Additional search filtering

In practice you almost certainly would like to have additional filtering capabilities. You should consider 2 options here:

SELECT…WHERE IN (…)

If your text search gives you small set of results (under couple of thousands rows), just add generated ID column to Clickhouse and then use SELECT ... WHERE id IN ([returned-by-manticore]).

Manticore attributes

Add Manticore attributes to be able to filter right in Manticore. Useful for cases when full text search alone gives you millions of documents or more. Attributes allows you to shrink down resultset from Manticore.

Adding attributes to Manticore is easy.
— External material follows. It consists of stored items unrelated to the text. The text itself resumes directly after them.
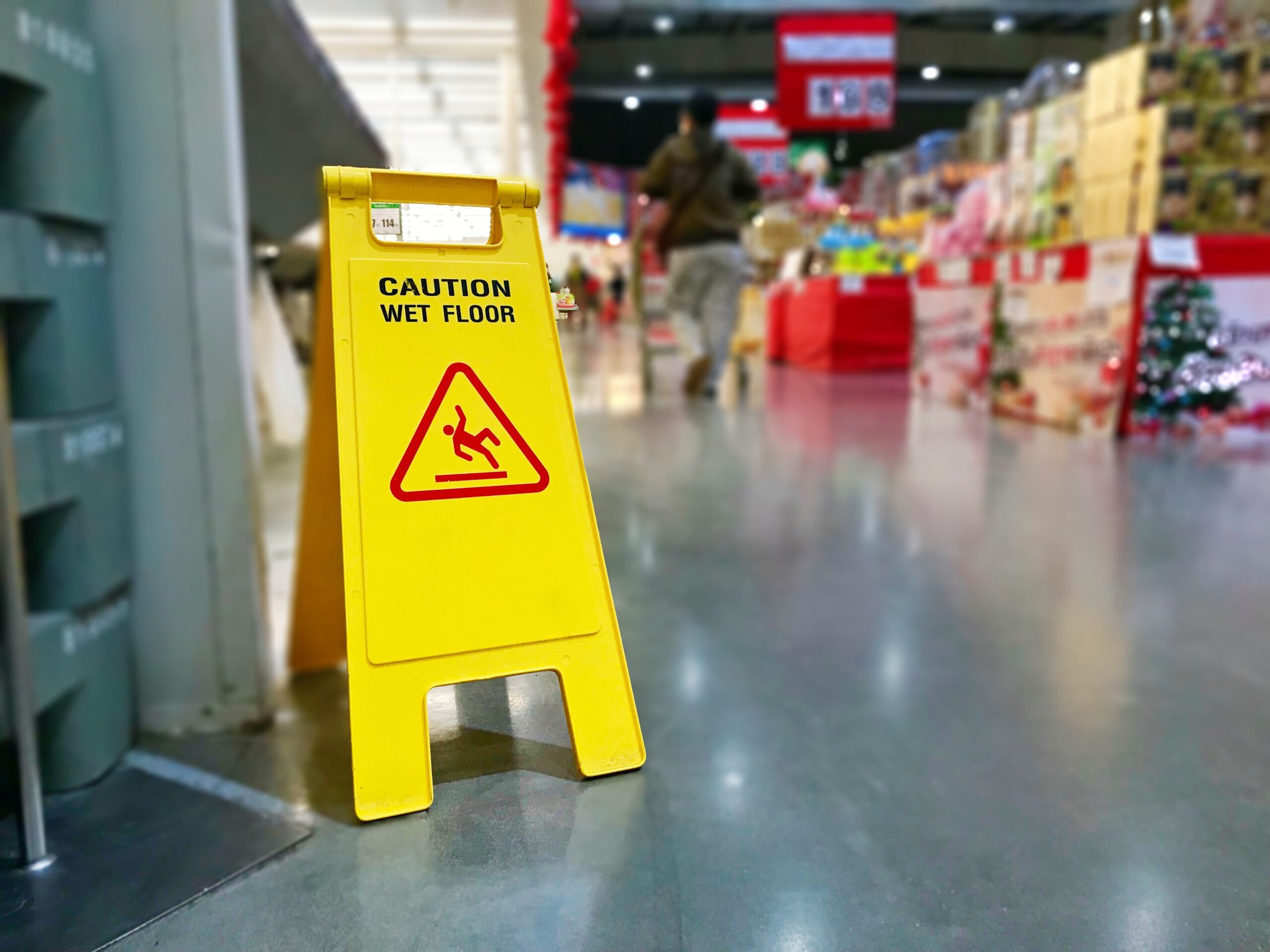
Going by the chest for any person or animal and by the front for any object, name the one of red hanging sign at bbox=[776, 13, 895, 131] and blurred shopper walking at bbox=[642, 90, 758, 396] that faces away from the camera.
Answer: the blurred shopper walking

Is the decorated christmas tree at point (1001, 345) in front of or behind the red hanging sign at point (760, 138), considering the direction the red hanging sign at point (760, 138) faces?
in front

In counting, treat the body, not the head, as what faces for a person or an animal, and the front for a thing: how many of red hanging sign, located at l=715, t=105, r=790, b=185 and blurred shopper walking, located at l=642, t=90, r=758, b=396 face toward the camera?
1

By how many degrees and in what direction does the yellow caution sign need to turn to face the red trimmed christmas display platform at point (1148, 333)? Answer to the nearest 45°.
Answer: approximately 135° to its left

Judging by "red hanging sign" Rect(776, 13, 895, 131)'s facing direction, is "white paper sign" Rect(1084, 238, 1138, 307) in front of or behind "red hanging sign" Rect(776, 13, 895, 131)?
in front

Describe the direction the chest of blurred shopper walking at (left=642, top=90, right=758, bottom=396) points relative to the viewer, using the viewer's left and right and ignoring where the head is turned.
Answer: facing away from the viewer

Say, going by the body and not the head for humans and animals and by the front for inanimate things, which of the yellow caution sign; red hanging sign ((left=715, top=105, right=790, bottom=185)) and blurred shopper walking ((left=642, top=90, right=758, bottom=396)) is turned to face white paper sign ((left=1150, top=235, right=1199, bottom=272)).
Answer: the red hanging sign

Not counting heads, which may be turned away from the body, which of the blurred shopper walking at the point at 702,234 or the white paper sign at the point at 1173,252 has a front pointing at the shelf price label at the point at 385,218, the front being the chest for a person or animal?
the white paper sign

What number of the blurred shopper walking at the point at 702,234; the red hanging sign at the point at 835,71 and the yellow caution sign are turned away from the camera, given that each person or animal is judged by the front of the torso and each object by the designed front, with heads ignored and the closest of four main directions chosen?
1

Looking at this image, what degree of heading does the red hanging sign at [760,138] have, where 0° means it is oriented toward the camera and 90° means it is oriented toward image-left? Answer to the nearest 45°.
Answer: approximately 0°

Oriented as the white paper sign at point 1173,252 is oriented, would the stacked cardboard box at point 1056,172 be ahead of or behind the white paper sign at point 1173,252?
behind
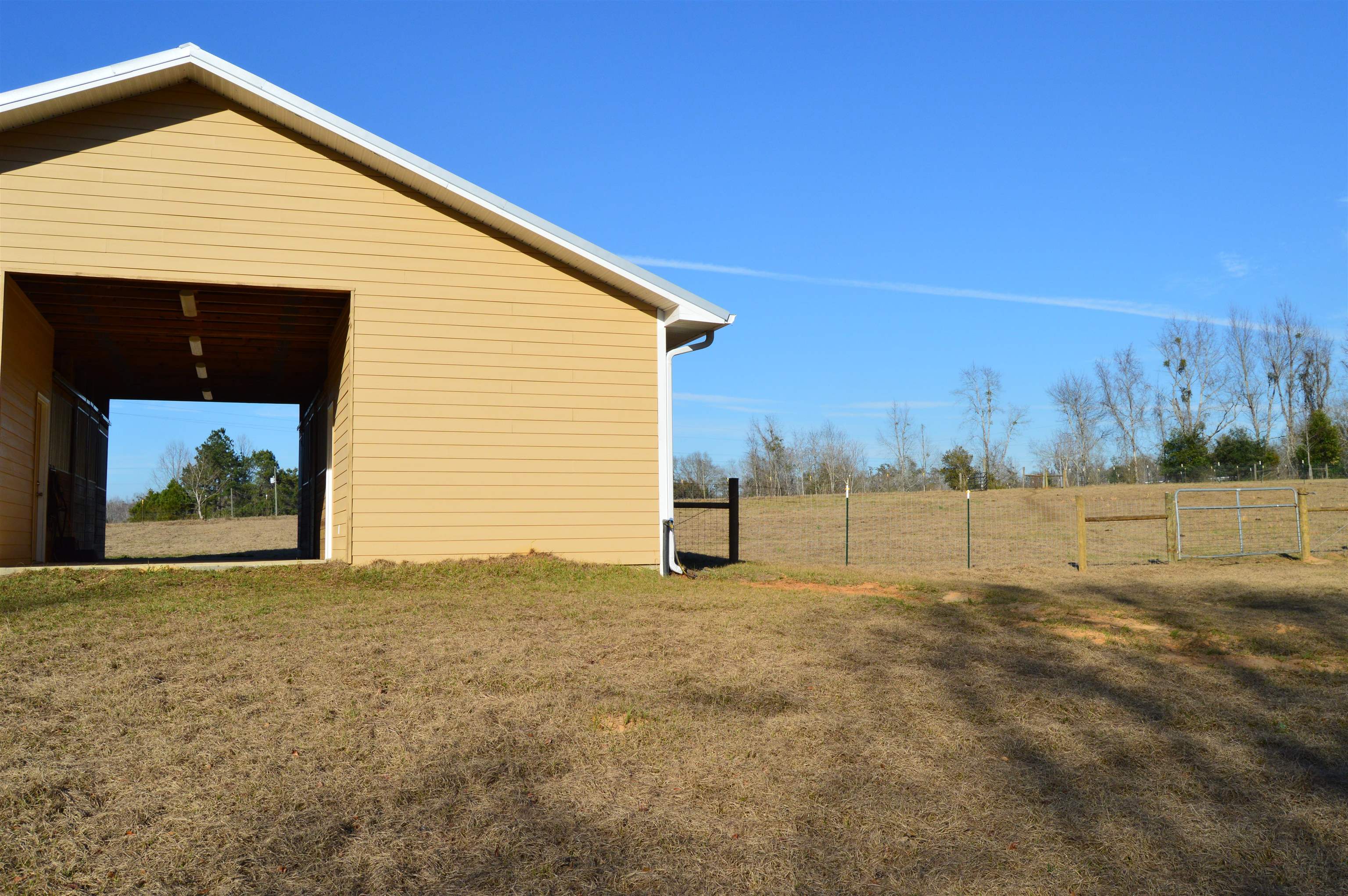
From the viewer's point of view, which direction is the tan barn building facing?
toward the camera

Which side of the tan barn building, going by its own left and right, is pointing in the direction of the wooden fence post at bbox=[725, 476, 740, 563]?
left

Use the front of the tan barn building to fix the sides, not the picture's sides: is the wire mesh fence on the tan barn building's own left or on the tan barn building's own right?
on the tan barn building's own left

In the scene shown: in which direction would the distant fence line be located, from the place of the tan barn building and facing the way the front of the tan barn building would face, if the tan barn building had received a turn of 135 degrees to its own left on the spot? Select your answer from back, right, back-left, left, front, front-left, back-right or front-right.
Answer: front

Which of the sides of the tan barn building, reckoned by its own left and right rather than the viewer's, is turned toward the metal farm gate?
left

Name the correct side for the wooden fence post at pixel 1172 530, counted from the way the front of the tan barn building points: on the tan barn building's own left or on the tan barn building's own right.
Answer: on the tan barn building's own left

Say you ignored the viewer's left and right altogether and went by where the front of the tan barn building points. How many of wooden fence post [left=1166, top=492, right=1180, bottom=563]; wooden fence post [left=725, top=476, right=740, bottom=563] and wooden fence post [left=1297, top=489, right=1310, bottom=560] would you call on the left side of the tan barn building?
3
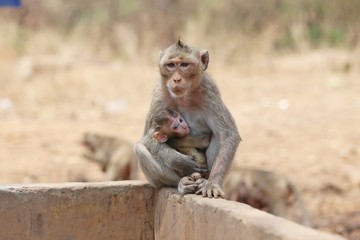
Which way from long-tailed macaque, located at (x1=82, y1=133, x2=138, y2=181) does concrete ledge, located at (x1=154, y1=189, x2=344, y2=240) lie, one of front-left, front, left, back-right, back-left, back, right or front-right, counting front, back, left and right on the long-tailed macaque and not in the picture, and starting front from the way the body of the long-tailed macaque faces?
left

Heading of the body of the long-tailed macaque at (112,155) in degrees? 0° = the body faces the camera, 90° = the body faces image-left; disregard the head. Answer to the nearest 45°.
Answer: approximately 90°

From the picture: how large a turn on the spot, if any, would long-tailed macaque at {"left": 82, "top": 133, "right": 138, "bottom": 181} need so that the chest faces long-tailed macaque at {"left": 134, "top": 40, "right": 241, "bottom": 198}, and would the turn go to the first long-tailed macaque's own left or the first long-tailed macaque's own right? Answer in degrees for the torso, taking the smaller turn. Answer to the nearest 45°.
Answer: approximately 90° to the first long-tailed macaque's own left

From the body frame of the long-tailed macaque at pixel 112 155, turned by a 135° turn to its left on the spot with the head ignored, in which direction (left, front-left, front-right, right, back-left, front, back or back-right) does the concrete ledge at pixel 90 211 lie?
front-right
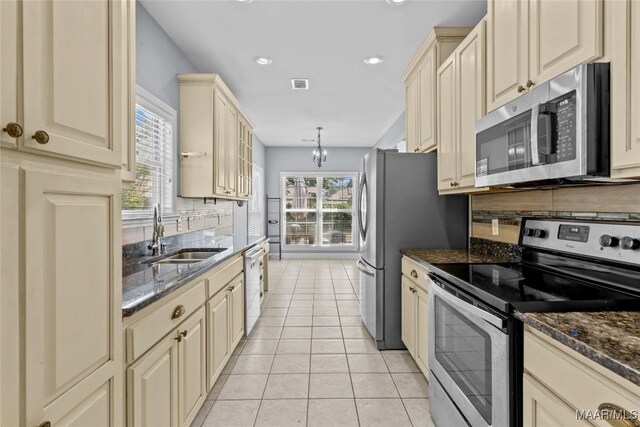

Let’s add our a and b columns:

source test_src {
  type = tsvpipe
  tsvpipe_command = clickhouse-client -q "SELECT crc64(text)-1, text, a, b FROM test FORMAT TSV"
  tsvpipe_field = text
  tsvpipe_attr_uint = a
  tsvpipe_attr_uint = b
}

Now after reindexing, we would be able to additionally filter on a and b right in Manticore:

select count(*) from test_idx where match('human') and a > 100 and b < 200

Index optimization

Since indexing all original data from Clickhouse is quite a long process and can take hours or even days, you might want to use main/delta approach. In this scenario, you do full reindex rarely, but reindex small fresh portion of data frequently:

There’s also several indexer options you’d want to tune to improve your indexing performance.

Denys Golotiuk: I’m planning to write more on main/delta indexing schemas in separate article soon.

Summary

Using Manticore together with Clickhouse can be a good solution when you need full text search on Clickhouse data. Use plain indexes instead of real time ones as indexing big batches of text data will perform better. Consider using main/delta (articles on that soon) approach to make text index more time relevant. Do not forget to tune indexing process to improve performance.